╔══

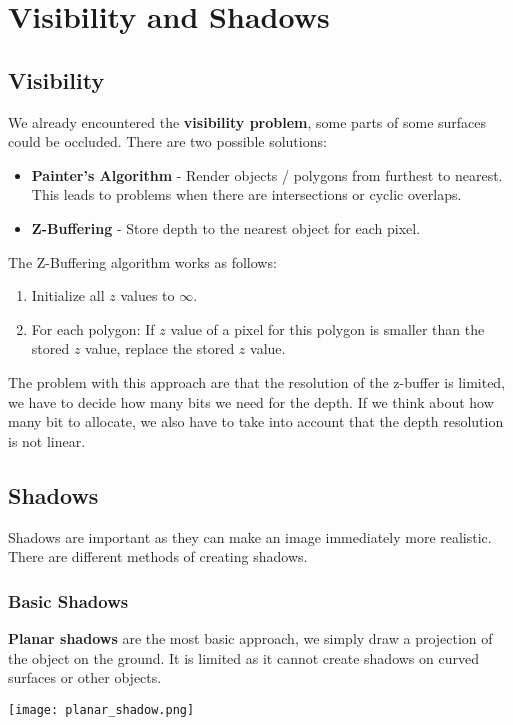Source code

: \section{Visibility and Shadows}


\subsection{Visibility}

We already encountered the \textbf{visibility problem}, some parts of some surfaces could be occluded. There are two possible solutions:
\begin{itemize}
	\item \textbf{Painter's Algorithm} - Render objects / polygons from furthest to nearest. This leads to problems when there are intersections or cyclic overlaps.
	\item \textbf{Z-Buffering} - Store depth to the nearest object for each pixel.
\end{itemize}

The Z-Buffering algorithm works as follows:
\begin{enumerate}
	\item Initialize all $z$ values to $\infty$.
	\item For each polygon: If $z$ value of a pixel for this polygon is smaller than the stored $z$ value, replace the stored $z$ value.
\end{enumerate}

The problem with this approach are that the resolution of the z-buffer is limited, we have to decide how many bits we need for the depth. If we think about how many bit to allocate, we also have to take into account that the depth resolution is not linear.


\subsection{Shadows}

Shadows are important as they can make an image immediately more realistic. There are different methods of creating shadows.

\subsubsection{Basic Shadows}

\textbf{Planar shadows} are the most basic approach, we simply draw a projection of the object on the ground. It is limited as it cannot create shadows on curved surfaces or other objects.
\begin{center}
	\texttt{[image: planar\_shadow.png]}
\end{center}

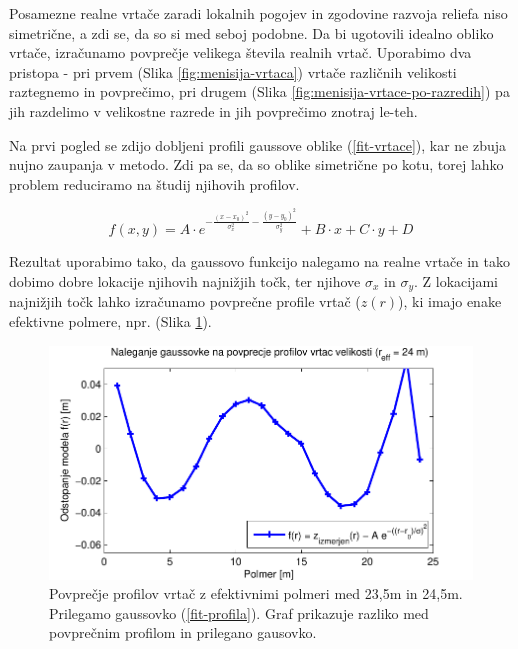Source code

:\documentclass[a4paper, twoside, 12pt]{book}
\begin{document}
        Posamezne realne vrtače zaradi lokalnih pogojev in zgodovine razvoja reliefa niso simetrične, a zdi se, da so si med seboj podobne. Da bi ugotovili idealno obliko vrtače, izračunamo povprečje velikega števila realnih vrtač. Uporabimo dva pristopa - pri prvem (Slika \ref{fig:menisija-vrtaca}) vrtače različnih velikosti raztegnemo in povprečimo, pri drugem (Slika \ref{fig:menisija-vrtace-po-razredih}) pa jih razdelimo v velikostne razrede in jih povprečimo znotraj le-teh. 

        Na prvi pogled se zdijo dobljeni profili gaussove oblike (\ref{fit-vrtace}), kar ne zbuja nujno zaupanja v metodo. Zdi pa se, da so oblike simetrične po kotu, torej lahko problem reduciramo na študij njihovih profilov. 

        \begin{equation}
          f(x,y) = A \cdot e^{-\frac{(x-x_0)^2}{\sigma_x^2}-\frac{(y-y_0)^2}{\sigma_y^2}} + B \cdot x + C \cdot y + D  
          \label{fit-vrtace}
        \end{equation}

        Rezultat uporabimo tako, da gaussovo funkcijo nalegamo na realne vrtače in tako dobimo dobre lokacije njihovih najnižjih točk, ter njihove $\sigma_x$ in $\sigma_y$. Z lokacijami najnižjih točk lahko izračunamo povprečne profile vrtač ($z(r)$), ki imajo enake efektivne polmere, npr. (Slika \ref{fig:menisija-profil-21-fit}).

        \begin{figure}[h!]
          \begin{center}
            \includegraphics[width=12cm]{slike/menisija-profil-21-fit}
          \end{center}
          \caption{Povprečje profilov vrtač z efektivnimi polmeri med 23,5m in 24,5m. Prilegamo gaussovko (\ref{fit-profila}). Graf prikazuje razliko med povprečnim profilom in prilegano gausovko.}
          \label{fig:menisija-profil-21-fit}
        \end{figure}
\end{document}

╚══
╔══

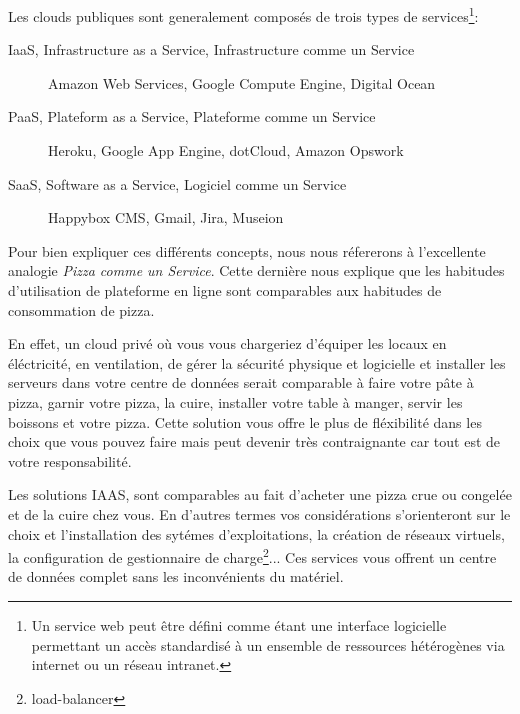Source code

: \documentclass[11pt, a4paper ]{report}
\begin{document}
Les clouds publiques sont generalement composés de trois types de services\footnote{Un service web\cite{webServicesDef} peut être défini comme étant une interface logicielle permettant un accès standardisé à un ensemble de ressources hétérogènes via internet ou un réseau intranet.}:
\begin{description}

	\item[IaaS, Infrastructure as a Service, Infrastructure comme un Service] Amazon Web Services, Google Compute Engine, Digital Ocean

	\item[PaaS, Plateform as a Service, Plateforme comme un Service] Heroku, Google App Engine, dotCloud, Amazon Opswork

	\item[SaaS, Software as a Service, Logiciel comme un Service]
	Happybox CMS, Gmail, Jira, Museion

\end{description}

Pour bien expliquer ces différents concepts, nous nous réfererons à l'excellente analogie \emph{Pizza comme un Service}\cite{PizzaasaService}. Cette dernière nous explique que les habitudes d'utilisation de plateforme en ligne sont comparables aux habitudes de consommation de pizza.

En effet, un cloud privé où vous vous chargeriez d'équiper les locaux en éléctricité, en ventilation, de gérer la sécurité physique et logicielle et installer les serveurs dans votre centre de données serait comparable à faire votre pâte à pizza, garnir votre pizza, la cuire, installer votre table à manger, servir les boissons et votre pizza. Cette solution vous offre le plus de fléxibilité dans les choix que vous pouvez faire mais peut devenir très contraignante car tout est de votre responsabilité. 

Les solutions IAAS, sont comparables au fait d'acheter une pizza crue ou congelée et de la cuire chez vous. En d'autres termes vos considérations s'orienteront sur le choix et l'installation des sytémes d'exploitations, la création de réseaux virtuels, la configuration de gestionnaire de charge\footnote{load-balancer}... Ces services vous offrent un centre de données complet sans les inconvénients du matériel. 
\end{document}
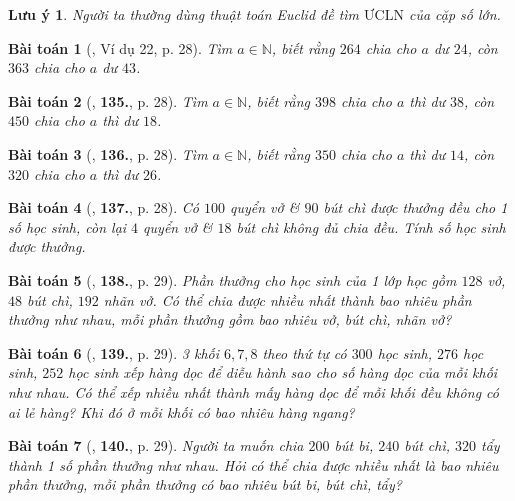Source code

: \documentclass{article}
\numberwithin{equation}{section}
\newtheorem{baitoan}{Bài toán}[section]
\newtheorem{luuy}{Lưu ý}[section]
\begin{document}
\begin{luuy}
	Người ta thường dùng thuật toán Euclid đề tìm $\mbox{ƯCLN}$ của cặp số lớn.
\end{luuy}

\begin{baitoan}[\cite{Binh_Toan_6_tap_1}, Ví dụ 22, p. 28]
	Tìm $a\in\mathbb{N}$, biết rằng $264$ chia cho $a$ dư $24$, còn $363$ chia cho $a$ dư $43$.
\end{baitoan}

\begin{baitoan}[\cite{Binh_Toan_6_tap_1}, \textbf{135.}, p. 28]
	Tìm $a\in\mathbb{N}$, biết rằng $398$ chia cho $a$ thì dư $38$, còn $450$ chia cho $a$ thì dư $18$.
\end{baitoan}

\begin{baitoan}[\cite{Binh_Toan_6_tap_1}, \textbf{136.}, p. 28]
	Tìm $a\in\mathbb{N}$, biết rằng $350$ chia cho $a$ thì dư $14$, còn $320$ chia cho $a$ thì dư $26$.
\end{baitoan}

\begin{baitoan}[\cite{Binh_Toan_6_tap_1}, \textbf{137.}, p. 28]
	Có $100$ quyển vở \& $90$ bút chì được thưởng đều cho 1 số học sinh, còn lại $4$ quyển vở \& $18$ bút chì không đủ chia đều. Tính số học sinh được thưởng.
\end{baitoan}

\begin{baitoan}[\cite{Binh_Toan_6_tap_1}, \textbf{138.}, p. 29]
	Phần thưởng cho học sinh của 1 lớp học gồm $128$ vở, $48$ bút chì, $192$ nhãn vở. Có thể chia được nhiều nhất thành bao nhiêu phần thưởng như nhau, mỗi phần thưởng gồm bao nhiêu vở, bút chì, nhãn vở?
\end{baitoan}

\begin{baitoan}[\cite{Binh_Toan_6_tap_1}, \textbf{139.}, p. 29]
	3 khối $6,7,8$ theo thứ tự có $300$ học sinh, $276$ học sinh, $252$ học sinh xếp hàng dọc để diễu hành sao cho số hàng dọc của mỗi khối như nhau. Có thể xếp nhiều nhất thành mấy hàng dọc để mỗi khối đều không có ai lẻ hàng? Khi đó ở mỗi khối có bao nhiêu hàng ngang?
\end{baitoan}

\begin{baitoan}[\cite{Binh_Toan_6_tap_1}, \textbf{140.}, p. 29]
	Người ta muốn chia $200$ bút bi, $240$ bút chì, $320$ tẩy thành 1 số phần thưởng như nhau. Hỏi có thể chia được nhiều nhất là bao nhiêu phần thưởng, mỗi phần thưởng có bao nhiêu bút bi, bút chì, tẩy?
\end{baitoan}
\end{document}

╚══
╔══

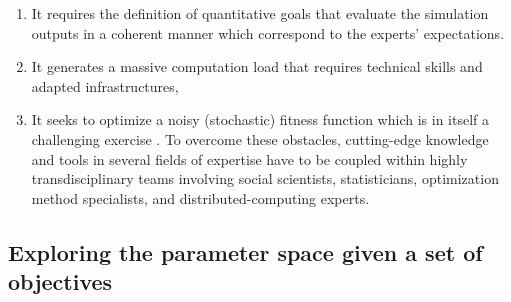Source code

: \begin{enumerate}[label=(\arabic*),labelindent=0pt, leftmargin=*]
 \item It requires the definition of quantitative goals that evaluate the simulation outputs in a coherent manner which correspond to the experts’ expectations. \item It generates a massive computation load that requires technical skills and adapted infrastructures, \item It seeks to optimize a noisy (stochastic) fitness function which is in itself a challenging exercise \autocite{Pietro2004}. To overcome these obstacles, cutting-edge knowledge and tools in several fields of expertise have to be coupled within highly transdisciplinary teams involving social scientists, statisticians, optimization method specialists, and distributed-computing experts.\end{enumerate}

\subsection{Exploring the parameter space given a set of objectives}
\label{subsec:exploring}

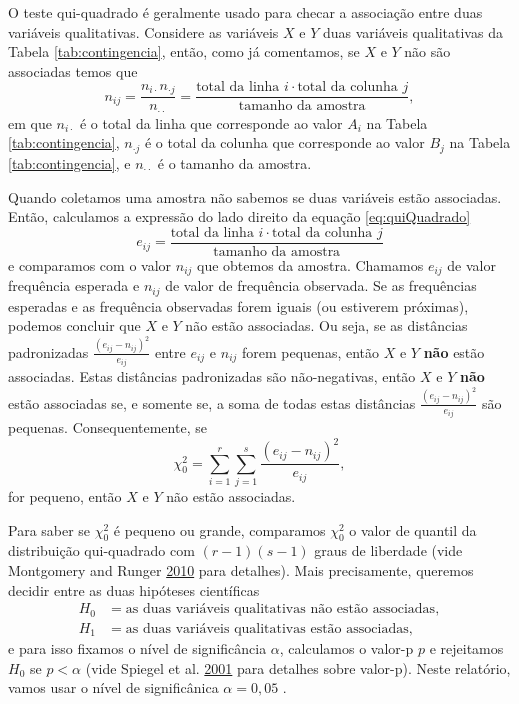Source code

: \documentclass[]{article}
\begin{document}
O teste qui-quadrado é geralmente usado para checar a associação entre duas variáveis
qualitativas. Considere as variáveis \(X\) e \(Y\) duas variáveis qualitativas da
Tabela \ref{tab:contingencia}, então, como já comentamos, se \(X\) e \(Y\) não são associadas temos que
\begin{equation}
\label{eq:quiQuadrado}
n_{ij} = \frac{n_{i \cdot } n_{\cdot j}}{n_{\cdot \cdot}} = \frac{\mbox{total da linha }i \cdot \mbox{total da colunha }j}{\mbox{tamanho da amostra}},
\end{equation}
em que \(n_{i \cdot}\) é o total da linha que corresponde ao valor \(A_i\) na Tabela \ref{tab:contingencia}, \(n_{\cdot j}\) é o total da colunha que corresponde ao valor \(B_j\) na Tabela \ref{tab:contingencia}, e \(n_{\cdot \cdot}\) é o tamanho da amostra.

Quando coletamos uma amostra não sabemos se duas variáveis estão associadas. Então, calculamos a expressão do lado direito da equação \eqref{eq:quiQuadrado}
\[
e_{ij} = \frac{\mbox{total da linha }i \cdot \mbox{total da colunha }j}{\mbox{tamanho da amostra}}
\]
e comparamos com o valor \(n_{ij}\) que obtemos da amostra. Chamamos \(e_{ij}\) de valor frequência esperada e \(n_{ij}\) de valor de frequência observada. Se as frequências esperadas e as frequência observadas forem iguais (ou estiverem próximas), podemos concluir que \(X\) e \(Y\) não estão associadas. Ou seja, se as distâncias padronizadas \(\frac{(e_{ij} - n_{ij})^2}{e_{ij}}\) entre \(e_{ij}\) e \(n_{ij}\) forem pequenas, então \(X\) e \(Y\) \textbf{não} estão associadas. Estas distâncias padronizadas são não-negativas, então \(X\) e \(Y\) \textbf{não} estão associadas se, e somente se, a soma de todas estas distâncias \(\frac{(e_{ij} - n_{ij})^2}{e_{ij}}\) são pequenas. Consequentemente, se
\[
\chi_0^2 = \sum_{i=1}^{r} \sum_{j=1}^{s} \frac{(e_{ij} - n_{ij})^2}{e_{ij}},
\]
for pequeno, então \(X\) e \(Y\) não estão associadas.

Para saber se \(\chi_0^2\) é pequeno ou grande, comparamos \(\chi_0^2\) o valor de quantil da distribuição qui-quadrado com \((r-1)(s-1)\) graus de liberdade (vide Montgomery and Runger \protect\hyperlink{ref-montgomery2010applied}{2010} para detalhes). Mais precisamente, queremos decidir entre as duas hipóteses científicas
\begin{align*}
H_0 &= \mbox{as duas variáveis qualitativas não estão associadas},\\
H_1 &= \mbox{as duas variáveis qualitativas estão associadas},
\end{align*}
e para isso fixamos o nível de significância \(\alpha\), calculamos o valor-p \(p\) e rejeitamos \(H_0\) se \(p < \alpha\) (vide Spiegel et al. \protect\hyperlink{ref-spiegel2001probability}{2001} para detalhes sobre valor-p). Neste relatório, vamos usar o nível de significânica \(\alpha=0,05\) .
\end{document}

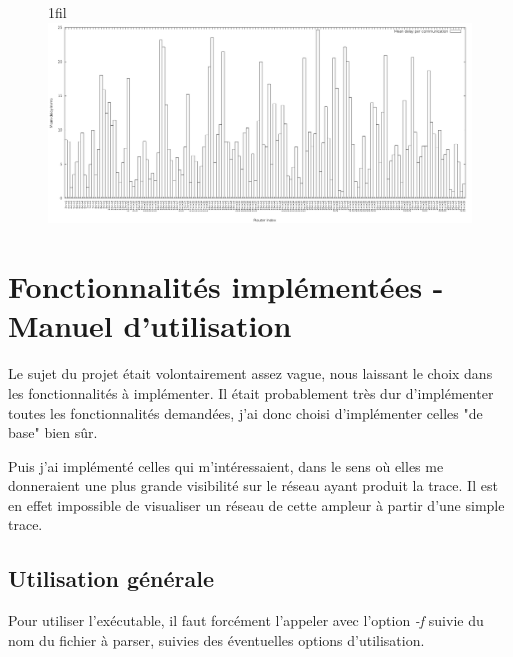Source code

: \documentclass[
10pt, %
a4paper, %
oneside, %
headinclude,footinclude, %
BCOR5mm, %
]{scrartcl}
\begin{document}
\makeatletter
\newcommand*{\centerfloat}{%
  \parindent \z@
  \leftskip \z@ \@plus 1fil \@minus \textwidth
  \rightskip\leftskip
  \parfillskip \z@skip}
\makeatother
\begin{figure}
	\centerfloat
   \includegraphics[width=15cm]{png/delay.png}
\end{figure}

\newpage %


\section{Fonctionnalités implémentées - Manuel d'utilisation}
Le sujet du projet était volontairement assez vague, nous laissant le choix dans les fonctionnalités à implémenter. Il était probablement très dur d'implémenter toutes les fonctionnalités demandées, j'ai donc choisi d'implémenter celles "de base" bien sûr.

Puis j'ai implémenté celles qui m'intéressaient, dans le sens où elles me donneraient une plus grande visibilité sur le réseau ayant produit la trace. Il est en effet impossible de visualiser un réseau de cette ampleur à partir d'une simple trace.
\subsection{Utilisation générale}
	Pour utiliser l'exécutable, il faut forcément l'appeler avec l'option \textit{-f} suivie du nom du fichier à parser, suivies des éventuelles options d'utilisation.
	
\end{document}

╚══

Work task: Reply with nothing but the number of lines in the listing that include the string "quiQuadrado".

Written reply: 2